I had my doubts when I saw the British texting-while-driving PSA. Too long, I thought. Too mawkish, too theatrical. Overdone and tedious. Will the kids even listen?

Some did, I think. One of my younger Facebook friends posted the PSA to her page, along with her reaction. Her friends chimed in with similar reactions. The PSA had struck a chord with them. Would it do the same with other people in the same age group?

Well, no. Not all of them. Going through the comments to the linked video, it's obvious that some kids have fairly predictable reactions: Those sorts of things happen because people are stupid and don't know how to multi-task. Doesn't apply to me. I'm smart and I'm a good multi-tasker. I can text and drive at the same time. Don't worry about it.

It's scarier to listen to the teen drivers interviewed in this piece from yesterday's All Things Considered.


But the bottom line is -are Americans, especially teens, ready to give up driving distractions? Not these teens.

Ms. BRITTANY LUI: Heck, no.

Ms. PREE TAUTELLI: I would break here right then, heck no. I mean, we would not even go near that. We don't need that.

BRUNDIN: It's two o'clock, school's out and Pree Tautelli and Brittany Lui and friends are piling into a Mini Cooper in Salt Lake City. They didn't like the thought that their parents would have a device in their car to block calls and texts.

Ms. TAUTELLI: I love texting and driving. It's the in thing.
Are these kids the norm? Or just idiots? Or is there perhaps considerable overlap between the two groups?

Texting while driving is enormously dangerous. It involves far more focusing of awareness than most other distractions. Why do kids want to do it, feel the need to do it? Maybe it's the forbidden fruit thing, or it's a way of being rebellious. Maybe it's the thrill of living dangerously, of knowing that you're getting away with doing something that could easily kill you.
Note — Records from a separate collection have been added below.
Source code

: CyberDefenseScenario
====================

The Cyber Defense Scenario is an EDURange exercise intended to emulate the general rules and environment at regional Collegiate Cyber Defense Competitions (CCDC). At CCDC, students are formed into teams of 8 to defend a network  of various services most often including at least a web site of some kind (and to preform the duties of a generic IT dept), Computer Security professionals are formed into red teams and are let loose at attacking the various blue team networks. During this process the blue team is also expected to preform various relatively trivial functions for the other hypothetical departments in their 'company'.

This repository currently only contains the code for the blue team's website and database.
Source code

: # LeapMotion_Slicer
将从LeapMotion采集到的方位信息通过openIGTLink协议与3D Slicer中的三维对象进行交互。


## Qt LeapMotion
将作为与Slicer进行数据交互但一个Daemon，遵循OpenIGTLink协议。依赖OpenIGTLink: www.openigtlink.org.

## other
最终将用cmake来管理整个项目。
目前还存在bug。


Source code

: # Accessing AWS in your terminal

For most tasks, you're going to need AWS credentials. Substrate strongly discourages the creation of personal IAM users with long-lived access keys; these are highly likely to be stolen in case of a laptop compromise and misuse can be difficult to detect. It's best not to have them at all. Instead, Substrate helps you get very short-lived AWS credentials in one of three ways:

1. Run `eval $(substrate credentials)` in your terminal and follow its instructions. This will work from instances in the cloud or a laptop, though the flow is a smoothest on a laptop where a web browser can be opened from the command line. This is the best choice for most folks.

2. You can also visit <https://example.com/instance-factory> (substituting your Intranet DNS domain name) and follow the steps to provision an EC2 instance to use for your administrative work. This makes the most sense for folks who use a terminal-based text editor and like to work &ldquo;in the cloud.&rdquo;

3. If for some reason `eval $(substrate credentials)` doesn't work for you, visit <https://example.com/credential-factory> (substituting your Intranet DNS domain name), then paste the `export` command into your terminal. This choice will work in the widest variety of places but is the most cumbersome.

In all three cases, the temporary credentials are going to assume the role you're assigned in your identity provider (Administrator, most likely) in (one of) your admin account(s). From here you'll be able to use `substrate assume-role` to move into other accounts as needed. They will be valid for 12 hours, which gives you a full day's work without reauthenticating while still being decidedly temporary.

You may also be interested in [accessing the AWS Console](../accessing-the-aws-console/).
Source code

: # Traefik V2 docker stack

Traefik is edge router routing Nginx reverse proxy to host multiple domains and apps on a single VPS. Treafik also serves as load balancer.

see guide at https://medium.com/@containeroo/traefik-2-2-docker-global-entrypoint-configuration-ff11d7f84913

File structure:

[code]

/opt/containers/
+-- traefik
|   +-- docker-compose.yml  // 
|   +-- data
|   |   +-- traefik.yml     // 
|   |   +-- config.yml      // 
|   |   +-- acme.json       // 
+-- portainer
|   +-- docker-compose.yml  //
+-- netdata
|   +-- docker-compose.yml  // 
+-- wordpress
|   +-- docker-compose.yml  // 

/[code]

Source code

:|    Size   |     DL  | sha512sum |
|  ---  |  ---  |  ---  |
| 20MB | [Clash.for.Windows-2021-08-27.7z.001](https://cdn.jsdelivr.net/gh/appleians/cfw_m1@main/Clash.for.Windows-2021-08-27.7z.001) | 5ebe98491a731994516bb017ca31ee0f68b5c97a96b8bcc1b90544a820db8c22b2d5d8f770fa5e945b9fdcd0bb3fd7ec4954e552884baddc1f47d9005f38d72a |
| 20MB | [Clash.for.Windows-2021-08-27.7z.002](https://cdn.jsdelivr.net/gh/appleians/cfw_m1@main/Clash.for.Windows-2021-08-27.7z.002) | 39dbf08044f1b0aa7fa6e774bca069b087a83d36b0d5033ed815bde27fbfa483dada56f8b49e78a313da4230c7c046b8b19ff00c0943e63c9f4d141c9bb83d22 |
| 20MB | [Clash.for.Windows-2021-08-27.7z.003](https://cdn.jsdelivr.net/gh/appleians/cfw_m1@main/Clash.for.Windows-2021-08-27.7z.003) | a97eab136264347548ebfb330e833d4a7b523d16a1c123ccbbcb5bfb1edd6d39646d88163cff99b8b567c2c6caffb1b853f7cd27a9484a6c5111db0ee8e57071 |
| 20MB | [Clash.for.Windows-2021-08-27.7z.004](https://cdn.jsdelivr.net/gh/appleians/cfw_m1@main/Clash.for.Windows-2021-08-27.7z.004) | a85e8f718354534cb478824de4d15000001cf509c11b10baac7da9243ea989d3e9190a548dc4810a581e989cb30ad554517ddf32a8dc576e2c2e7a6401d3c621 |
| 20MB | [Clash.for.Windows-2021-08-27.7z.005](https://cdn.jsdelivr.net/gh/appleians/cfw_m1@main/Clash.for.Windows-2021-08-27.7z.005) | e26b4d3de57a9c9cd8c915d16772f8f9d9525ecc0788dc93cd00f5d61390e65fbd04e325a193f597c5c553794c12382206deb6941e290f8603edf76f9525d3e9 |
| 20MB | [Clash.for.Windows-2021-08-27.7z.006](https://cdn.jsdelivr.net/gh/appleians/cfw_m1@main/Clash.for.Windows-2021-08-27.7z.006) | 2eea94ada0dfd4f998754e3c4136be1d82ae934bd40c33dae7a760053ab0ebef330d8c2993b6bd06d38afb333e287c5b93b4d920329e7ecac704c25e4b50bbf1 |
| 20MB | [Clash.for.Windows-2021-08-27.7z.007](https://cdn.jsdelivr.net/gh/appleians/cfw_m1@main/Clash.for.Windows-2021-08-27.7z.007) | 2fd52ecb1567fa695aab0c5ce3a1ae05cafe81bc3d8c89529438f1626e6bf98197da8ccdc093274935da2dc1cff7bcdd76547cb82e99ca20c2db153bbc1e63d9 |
Maybe it's a sense of having superior skills, being better at doing stuff than the poor dumbasses who can't text and drive at the same time.

I don't know what the solution is here. My kneejerk reaction is to suggest Draconian punishments - say, suspension of license until age 21 for a first offense - but I doubt such a thing would fly. How about giving cell-phone bill-payers the ability to turn selected services on and off at selected times? Most kids probably aren't paying for their own cell phones, but are sponging off their parents. So why not allow parents to decide which services they want their kids to have access to? (There's probably a very big financial "why not" in the minds of the telecoms; kids racking up text messages in excess of their monthly allotments are likely a major source of income for these companies. )

Maybe texting is just a passing fad, something that will be gone with raccoon coats and hula hoops and 23-skiddoo and hunkering and telephone booth stuffing, something that will be supplanted by future technological developments and eventually wind up looking as cool as the programming on a Commodore Vic-20. Maybe not. Maybe it will take something really major to change kids' minds. I don't know.

In any event, I think it will take a lot more than a PSA.